ALAIN JOCARD / AFP
Amélie de Montchalin, ici le 21 novembre 2025 à l’Assemblée nationale.
Rechazo del presupuesto de la Seguridad Social: un dilema crítico
En caso de que el proyecto de ley de financiación de la Seguridad Social sea rechazado, el gobierno francés enfrentará una situación crítica. Sin un plan B disponible según la Constitución, la incertidumbre sobre cómo proceder puede generar aún más tensión política.
La situación actual
El 4 de diciembre, los diputados están a punto de votar sobre las partes del presupuesto. Las alarmas se han encendido desde que los senadores advirtieron sobre este potencial rechazo el otoño pasado. Amélie de Montchalin, ministra de la Acción y de los Cuentas Públicos, ha sido clara al señalar que si no hay acuerdo, se recurrirá a decretos para gestionar el déficit, un enfoque que levanta controversias.
Consecuencias del rechazo
El déficit proyectado podría alcanzar los 29 mil millones de euros, muy por encima del objetivo gubernamental de 20 mil millones. Esto ha llevado a la ministra a expresar su preocupación, indicando que la falta de un presupuesto obligaría al gobierno a tomar decisiones difíciles y no deseadas, como la implementación de decretos que limitan el gasto.
El dilema de los decretos
La posibilidad de recurrir a decretos no es nueva en este contexto. Durante la discusión presupuestaria, ha surgido como una opción para ajustar las franquicias médicas. Sin embargo, esto también enfrenta oposición generalizada. El gobierno ha indicado su disposición a renunciar a esta medida si logran lograr un compromiso que mantenga el déficit por debajo de 20 mil millones.
Desafíos políticos y operativos
La disparidad entre las propuestas de los senadores y de la Cámara de Diputados sugiere que el consenso es complicado. La propuesta del Senado proyecta un déficit de 17.6 mil millones de euros, mientras que la de la Asamblea Nacional aumenta esta cifra a más de 24 mil millones. Los diputados solo tienen hasta el 9 de diciembre para llegar a un acuerdo, lo que añade presión adicional a la situación.

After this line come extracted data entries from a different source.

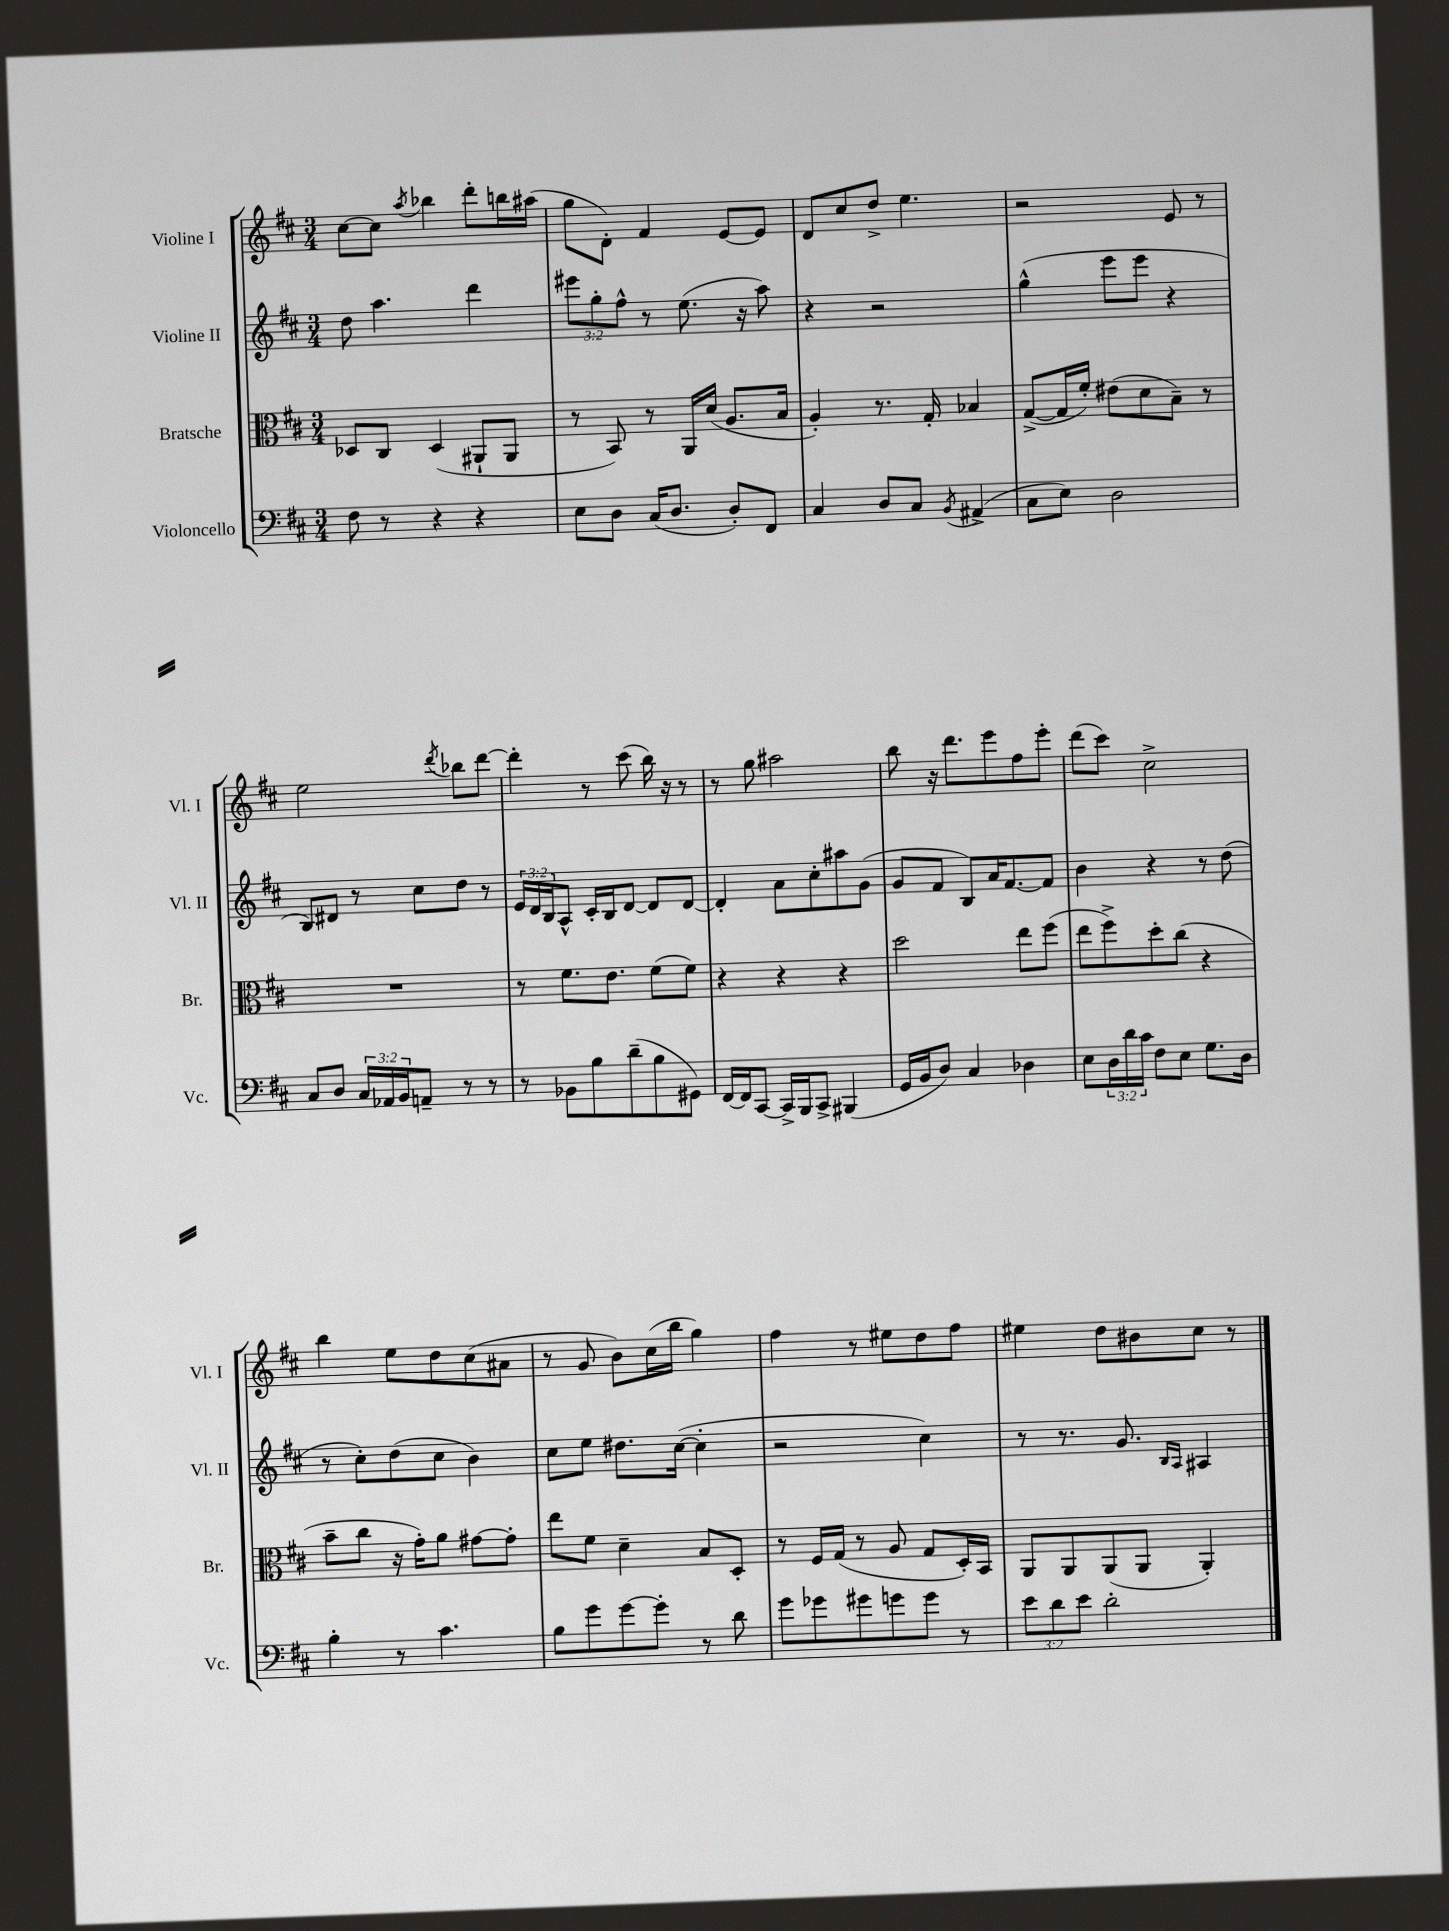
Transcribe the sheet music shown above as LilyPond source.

<<
\new StaffGroup <<
\new Staff = "s0" \with { instrumentName = "Violine I" shortInstrumentName = "Vl. I" } {
    \clef treble \key d \major \numericTimeSignature \time 3/4
    cis''8~ cis''8 \acciaccatura { a''8 } bes''4 d'''8-. b''16 ais''16( |
    g''8 d'8-.) fis'4 e'8~ e'8 |
    d'8 cis''8 d''8-> e''4. |
    r2 e'8 r8 |
    e''2 \acciaccatura { d'''8 } bes''8 d'''8~ |
    d'''4-. r8 cis'''8( b''16) r16 r8 |
    r8 g''8 ais''2 |
    b''8 r16 d'''8. e'''8 fis''8 e'''8-. |
    d'''8( cis'''8) cis''2-> |
    b''4 e''8 d''8 cis''8( ais'8 |
    r8 g'8 b'8) cis''16( b''16 g''4) |
    fis''4 r8 eis''8 d''8 fis''8 |
    eis''4 d''8 bis'8 cis''8 r8 \bar "|." |
}
\new Staff = "s1" \with { instrumentName = "Violine II" shortInstrumentName = "Vl. II" } {
    \clef treble \key d \major \numericTimeSignature \time 3/4 \override Staff.TupletNumber.text = #tuplet-number::calc-fraction-text
    d''8 a''4. d'''4 |
    \tuplet 3/2 { eis'''8 g''8-. fis''8-^ } r8 e''8.( r16 a''8) |
    r4 r2 |
    g''4-^( e'''8 e'''8 r4 |
    b8) dis'8 r8 cis''8 d''8 r8 |
    \tuplet 3/2 { e'16 d'16 b16 } a8-^ cis'16-. b16 d'8~ d'8 d'8~ |
    d'4-. a'8 cis''8-. ais''8 g'8( |
    g'8 fis'8 b8) a'16 fis'8.~ fis'8 |
    b'4 r4 r8 d''8( |
    r8 cis''8-.) d''8( cis''8 b'4) |
    cis''8 e''8 dis''8. cis''16~( cis''4-. |
    r2 cis''4) |
    r8 r8. g'8. \grace { b16 a16 } ais4 \bar "|." |
}
\new Staff = "s2" \with { instrumentName = "Bratsche" shortInstrumentName = "Br." } {
    \clef alto \key d \major \numericTimeSignature \time 3/4
    des8 cis8 des4( ais,8-! ais,8 |
    r8 b,8) r8 a,16 d'16( a8. b16 |
    a4-.) r8. g16-. bes4 |
    g8~->( g16 fis'16-.) eis'8( d'8 b8--) r8 |
    R2. |
    r8 fis'8. e'8. fis'8( fis'8) |
    r4 r4 r4 |
    d''2 e''8 fis''8( |
    e''8 fis''8->) d''8-. cis''8( r4 |
    b'8-- cis''8 r16 g'16-.) a'8 gis'8~ gis'8-. |
    e''8 fis'8 d'4-- b8 d8-. |
    r8 fis16 g16( r8 a8 g8 d16-.) b,16 |
    a,8 a,8 a,8( a,8 a,4-.) \bar "|." |
}
\new Staff = "s3" \with { instrumentName = "Violoncello" shortInstrumentName = "Vc." } {
    \clef bass \key d \major \numericTimeSignature \time 3/4 \override Staff.TupletNumber.text = #tuplet-number::calc-fraction-text
    fis8 r8 r4 r4 |
    e8 d8 cis16( d8. d8-.) fis,8 |
    cis4 d8 cis8 \acciaccatura { b,8 } ais,4->( |
    cis8 e8) d2 |
    cis8 d8 \tuplet 3/2 { cis16 aes,16 b,16 } a,8-- r8 r8 |
    r8 bes,8 b8 d'8--( b8 gis,8) |
    fis,16~ fis,16 cis,8~ cis,16-> b,,16 cis,8-> bis,,4( |
    g,16 b,16 d8) cis4 des4 |
    e8 \tuplet 3/2 { d16 d'16 cis'16 } fis8 e8 g8. d16 |
    b4-. r8 cis'4. |
    b8 g'8 g'8~ g'8-. r8 d'8 |
    g'8 ges'8 gis'8 g'8 g'8 r8 |
    \tuplet 3/2 { e'8 d'8 e'8 } d'2-. \bar "|." |
}
>>
>>
\layout { \context { \Score \remove "Bar_number_engraver" } }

Sébastien Lecornu, el Primer Ministro, ha solicitado al director de la Seguridad Social que evalúe las posibles implicaciones de un retraso o un rechazo en la adopción del presupuesto.
¿La única solución viable?
Amélie de Montchalin ha declarado que, en caso de un fallo parlamentario, los decretos serían “la única solución” para gestionar el déficit creciente. Sin embargo, ha subrayado que no desea llegar a ese extremo, calificando esta medida de “muy antidemocrática”. Los decretos permitirían al gobierno tomar decisiones unilaterales sobre la reducción del gasto en salud, lo cual es un tema potencialmente explosivo desde el punto de vista político.
Expectativas a futuro
A pesar de la tensión actual, el gobierno se mantiene esperanzado en evitar este escenario mediante un trabajo colaborativo en el Parlamento. La situación sigue evolucionando y se debe observar con atención cómo se desarrollan las negociaciones en los próximos días. La combinación de presiones políticas y necesidades administrativas pone de manifiesto la complejidad del equilibrio necesario para mantener la estabilidad en el sistema de salud francés.